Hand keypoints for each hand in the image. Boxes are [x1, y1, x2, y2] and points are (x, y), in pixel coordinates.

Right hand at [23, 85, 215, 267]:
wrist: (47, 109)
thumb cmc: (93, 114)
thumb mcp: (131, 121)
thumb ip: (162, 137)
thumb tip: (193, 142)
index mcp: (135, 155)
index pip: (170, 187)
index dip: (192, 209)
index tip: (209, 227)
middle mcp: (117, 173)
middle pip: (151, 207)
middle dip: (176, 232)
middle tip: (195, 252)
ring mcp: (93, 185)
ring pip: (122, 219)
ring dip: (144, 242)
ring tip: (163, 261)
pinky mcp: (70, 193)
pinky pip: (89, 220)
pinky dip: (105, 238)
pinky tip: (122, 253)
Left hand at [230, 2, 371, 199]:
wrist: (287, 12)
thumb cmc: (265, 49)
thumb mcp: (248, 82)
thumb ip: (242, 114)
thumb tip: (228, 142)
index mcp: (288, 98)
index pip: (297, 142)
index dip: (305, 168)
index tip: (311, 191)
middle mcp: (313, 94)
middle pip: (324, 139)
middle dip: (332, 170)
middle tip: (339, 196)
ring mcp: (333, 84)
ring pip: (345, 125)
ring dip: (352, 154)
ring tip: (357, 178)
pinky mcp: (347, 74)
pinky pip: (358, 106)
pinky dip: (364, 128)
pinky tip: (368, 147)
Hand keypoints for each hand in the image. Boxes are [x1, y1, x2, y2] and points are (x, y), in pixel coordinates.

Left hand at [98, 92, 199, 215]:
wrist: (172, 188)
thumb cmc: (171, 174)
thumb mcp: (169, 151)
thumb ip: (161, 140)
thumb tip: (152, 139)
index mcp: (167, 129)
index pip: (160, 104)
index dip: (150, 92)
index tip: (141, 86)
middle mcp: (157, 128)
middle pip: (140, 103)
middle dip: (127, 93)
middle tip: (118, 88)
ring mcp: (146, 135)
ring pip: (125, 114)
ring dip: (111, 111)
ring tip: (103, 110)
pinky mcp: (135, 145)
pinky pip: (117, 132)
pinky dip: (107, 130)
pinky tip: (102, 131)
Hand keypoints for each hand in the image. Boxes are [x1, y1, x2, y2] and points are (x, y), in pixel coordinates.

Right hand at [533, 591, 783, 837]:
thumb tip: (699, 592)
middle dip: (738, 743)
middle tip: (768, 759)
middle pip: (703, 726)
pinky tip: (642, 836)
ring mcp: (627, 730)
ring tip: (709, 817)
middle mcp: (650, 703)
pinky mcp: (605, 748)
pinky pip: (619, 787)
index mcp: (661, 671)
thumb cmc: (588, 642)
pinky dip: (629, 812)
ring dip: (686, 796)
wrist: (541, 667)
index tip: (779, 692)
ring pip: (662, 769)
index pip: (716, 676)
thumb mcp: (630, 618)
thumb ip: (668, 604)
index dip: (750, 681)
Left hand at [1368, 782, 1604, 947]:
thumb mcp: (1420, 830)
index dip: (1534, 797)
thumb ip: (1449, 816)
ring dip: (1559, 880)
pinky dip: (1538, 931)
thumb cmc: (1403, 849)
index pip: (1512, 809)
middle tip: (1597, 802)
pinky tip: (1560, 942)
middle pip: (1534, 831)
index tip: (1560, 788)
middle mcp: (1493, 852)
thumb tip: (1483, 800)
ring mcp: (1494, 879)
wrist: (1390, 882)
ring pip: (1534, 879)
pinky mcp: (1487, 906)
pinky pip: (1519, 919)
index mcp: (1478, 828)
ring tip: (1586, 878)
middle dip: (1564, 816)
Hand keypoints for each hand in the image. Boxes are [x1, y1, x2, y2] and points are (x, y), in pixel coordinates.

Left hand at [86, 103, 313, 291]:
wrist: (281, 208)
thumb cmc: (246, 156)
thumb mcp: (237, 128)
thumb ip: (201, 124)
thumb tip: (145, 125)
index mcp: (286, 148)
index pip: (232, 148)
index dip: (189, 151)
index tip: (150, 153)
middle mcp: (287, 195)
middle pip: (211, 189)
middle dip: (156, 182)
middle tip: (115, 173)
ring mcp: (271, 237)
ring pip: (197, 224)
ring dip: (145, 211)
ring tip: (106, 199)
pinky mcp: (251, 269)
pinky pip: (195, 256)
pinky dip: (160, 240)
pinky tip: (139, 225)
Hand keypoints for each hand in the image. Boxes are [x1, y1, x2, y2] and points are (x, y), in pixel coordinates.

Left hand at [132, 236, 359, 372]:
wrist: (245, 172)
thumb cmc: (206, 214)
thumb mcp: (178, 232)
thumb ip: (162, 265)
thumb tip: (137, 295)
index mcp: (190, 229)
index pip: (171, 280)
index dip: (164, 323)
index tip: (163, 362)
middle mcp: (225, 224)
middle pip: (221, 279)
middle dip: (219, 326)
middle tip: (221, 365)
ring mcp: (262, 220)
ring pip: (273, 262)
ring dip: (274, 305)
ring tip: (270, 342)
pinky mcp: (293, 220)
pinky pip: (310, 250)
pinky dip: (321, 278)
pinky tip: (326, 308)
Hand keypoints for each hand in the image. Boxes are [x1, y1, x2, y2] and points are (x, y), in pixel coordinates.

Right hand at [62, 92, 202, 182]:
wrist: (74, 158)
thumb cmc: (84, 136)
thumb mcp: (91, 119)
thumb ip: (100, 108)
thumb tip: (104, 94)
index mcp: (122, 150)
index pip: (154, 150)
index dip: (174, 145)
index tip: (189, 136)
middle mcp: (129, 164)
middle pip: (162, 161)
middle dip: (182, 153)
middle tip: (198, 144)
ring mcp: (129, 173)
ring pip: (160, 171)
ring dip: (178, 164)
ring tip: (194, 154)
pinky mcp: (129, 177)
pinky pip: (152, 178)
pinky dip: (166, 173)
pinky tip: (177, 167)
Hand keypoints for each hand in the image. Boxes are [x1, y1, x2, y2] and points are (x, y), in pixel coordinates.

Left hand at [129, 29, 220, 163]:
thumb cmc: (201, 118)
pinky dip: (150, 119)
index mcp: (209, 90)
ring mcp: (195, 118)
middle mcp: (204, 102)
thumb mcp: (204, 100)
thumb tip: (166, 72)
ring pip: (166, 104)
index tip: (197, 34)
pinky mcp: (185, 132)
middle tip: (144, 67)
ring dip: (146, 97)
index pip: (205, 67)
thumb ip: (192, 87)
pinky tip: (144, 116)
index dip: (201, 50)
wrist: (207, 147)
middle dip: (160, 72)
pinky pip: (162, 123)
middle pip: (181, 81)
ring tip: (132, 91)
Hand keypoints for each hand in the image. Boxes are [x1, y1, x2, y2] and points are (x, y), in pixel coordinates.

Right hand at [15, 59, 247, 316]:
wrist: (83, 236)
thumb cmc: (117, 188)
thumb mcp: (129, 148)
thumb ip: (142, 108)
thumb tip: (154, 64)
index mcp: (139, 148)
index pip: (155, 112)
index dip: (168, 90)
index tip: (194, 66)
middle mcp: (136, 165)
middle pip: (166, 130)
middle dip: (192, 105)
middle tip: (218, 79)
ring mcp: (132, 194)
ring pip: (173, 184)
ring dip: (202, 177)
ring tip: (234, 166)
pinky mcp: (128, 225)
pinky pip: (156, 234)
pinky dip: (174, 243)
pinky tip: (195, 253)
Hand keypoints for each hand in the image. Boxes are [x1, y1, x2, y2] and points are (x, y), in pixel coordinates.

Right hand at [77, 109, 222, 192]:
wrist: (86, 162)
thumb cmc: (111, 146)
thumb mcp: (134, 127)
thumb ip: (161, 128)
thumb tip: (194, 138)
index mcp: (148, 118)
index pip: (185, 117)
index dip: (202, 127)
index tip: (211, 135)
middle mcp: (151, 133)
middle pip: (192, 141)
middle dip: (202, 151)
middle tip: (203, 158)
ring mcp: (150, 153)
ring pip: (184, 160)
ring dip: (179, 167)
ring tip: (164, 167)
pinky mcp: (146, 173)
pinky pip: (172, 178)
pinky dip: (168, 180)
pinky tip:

§ **PROBLEM TO WORK ON**
Find the word "Right" in the records and pull out each line that has it.

§ **ANSWER TO THIS EXERCISE**
Right hand at [23, 85, 215, 267]:
Right hand at [533, 591, 783, 837]:
Right hand at [62, 92, 202, 182]:
Right hand at [15, 59, 247, 316]:
Right hand at [77, 109, 222, 192]:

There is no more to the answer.